Движение отозвалось в теле короткой вспышкой боли. Парень едва смог разлепить слипшиеся веки. Глаза тут же наполнились слезами от чересчур яркого света, но уже через пару минут картинка обрела четкость, и он ясно увидел над собой оскаленную морду. Тело казалось ему чужим, неповоротливым и огромным. Он вздрогнул так, что от этого внутреннего потрясения заболело не только в боку, но и в груди. Присмотревшись, он понял, что это – всего лишь пластмассовый динозавр, взирающий на него с края небольшой тумбочки, плотно придвинутой к кровати, на которой он лежал.
Парень попытался приподняться, чтобы, наконец, понять, где он. Но движение вызвало новый приступ боли, и, зажмурившись, он повалился обратно на подушку. Воспоминания возникали в мозгу короткими яркими вспышками, но ни одно из них не приближало его к ответу – где он.
В голове до сих пор звучал голос Русланова: «Задняя полусфера, ракета на семь часов. Ласточка, прыгай!». Стремительно приближающаяся яркая точка на мониторе радара, и руки, которые, казалось, в тот момент следовали указаниям командира, рванули рукоять. Кресло выстрелило вверх, туда же устремились все внутренности. Земля и небо на мгновение поменялись местами. Яркая вспышка света. Резкая боль в боку. Темнота.
Словно в подтверждение собственных воспоминаний, его ладонь интуитивно поползла по худому телу – к очагу тупой, саднящей боли. Нащупав повязку, он на мгновение замер.
Почти одновременно с мыслью о том, кто его перевязал, в комнату зашла женщина. Она с порога увидела, что парень пришел в себя и, ускорив шаг, поспешила к его постели.
— Очухався? — спросила она и присела на край кровати. — Давай-ка, подивися, що тут у нас, — женщина откинула край одеяла и, ослабив повязку, сместила ее чуть вверх. — Добре, — удовлетворенная результатом, она вернула повязку на место и уставилась на пациента, что все это время не отводил от нее взгляд.
— Я – тетя Поля. Вспомнил? — спросила она, поднимаясь с постели. — Третьего дня до мене в окошко постучал, — добавила она, видя, что парень еще не совсем пришел в себя. — Едва на ногах стояв. Ну, ничого, главное в себя пришев. А то все тильки стонав.
Она собрала посуду с тумбочки и, бросив взгляд на больного, заметила, что тот рассматривает игрушечного динозавра.
— То синочка мого, — и быстро вышла из комнаты.
Вернулась она через несколько минут с кружкой. По-хозяйски приподняла подушку, помогла своему пациенту лечь поудобнее и поднесла пахнущую куриным бульоном чашку к его губам.
— Давай-ка, поишь.
Парень послушно пил ароматный бульон и все смотрел на хозяйку.
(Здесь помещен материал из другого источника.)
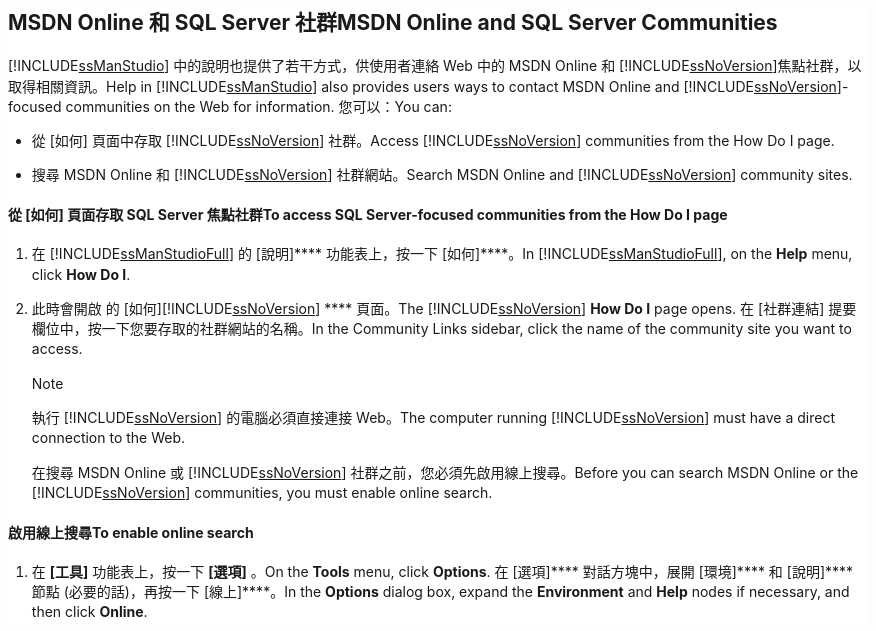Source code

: ## <a name="msdn-online-and-sql-server-communities"></a><span data-ttu-id="1340b-127">MSDN Online 和 SQL Server 社群</span><span class="sxs-lookup"><span data-stu-id="1340b-127">MSDN Online and SQL Server Communities</span></span>  
 <span data-ttu-id="1340b-128">[!INCLUDE[ssManStudio](../includes/ssmanstudio-md.md)] 中的說明也提供了若干方式，供使用者連絡 Web 中的 MSDN Online 和 [!INCLUDE[ssNoVersion](../includes/ssnoversion-md.md)]焦點社群，以取得相關資訊。</span><span class="sxs-lookup"><span data-stu-id="1340b-128">Help in [!INCLUDE[ssManStudio](../includes/ssmanstudio-md.md)] also provides users ways to contact MSDN Online and [!INCLUDE[ssNoVersion](../includes/ssnoversion-md.md)]-focused communities on the Web for information.</span></span> <span data-ttu-id="1340b-129">您可以：</span><span class="sxs-lookup"><span data-stu-id="1340b-129">You can:</span></span>  
  
-   <span data-ttu-id="1340b-130">從 [如何] 頁面中存取 [!INCLUDE[ssNoVersion](../includes/ssnoversion-md.md)] 社群。</span><span class="sxs-lookup"><span data-stu-id="1340b-130">Access [!INCLUDE[ssNoVersion](../includes/ssnoversion-md.md)] communities from the How Do I page.</span></span>  
  
-   <span data-ttu-id="1340b-131">搜尋 MSDN Online 和 [!INCLUDE[ssNoVersion](../includes/ssnoversion-md.md)] 社群網站。</span><span class="sxs-lookup"><span data-stu-id="1340b-131">Search MSDN Online and [!INCLUDE[ssNoVersion](../includes/ssnoversion-md.md)] community sites.</span></span>  
  
#### <a name="to-access-sql-server-focused-communities-from-the-how-do-i-page"></a><span data-ttu-id="1340b-132">從 [如何] 頁面存取 SQL Server 焦點社群</span><span class="sxs-lookup"><span data-stu-id="1340b-132">To access SQL Server-focused communities from the How Do I page</span></span>  
  
1.  <span data-ttu-id="1340b-133">在 [!INCLUDE[ssManStudioFull](../includes/ssmanstudiofull-md.md)] 的 [說明]\*\*\*\* 功能表上，按一下 [如何]\*\*\*\*。</span><span class="sxs-lookup"><span data-stu-id="1340b-133">In [!INCLUDE[ssManStudioFull](../includes/ssmanstudiofull-md.md)], on the **Help** menu, click **How Do I**.</span></span>  
  
2.  <span data-ttu-id="1340b-134">此時會開啟  的 [如何][!INCLUDE[ssNoVersion](../includes/ssnoversion-md.md)] \*\*\*\* 頁面。</span><span class="sxs-lookup"><span data-stu-id="1340b-134">The [!INCLUDE[ssNoVersion](../includes/ssnoversion-md.md)] **How Do I** page opens.</span></span> <span data-ttu-id="1340b-135">在 [社群連結] 提要欄位中，按一下您要存取的社群網站的名稱。</span><span class="sxs-lookup"><span data-stu-id="1340b-135">In the Community Links sidebar, click the name of the community site you want to access.</span></span>  
  
    > [!NOTE]  
    >  <span data-ttu-id="1340b-136">執行 [!INCLUDE[ssNoVersion](../includes/ssnoversion-md.md)] 的電腦必須直接連接 Web。</span><span class="sxs-lookup"><span data-stu-id="1340b-136">The computer running [!INCLUDE[ssNoVersion](../includes/ssnoversion-md.md)] must have a direct connection to the Web.</span></span>  
  
     <span data-ttu-id="1340b-137">在搜尋 MSDN Online 或 [!INCLUDE[ssNoVersion](../includes/ssnoversion-md.md)] 社群之前，您必須先啟用線上搜尋。</span><span class="sxs-lookup"><span data-stu-id="1340b-137">Before you can search MSDN Online or the [!INCLUDE[ssNoVersion](../includes/ssnoversion-md.md)] communities, you must enable online search.</span></span>  
  
#### <a name="to-enable-online-search"></a><span data-ttu-id="1340b-138">啟用線上搜尋</span><span class="sxs-lookup"><span data-stu-id="1340b-138">To enable online search</span></span>  
  
1.  <span data-ttu-id="1340b-139">在 **[工具]** 功能表上，按一下 **[選項]** 。</span><span class="sxs-lookup"><span data-stu-id="1340b-139">On the **Tools** menu, click **Options**.</span></span> <span data-ttu-id="1340b-140">在 [選項]\*\*\*\* 對話方塊中，展開 [環境]\*\*\*\* 和 [說明]\*\*\*\* 節點 (必要的話)，再按一下 [線上]\*\*\*\*。</span><span class="sxs-lookup"><span data-stu-id="1340b-140">In the **Options** dialog box, expand the **Environment** and **Help** nodes if necessary, and then click **Online**.</span></span>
Лицо ее –– с тонкими поджатыми губами и высоким открытым лбом – выглядело строгим. Однако глаза, с сухими лучиками морщин, смотрели мягко, почти с нежностью.
Казалось, что вместе с теплым бульоном к нему возвращались воспоминания. И бурелом, что трещал под ногами, когда он, зажав рану рукой, зигзагами, от ствола к стволу, пробирался по лесу. И дом, теряющийся в темно-зеленой листве давно облетевшей сирени. И женщина, открывшая ему дверь. Запах сухих пыльных досок, сознание, утекающее вместе с последними силами из тела, в котором осталась только боль.
— Як тебе звати? — тихо, словно вливаясь в поток его собственных мыслей, прозвучал ее голос.
— Виктор, — каркнул парень и коротко откашлялся.
— Як синочку мово, — печально улыбнулась женщина и, отставив чашку с недопитым бульоном на тумбочку, взяла в руки игрушечного динозавра. — Маленький быв, казав, що охроняе его вид поганих людей, — с затаённой печалью улыбнулась она. — А хто их разбере хто поганий, кто ни? Вот я и дистала его. Нихай стереже. Его, тебе, всих нас. Та ти синок не бийся, не видам я тебе. Спи. А як поправишься, уйдешь, — она тяжело поднялась с кровати, поставила игрушку обратно на тумбочку и направилась в сторону двери. Почти на пороге остановилась, и чуть повернув голову, тихо сказала:
— Може и мого Витюшу хтось сейчас береже.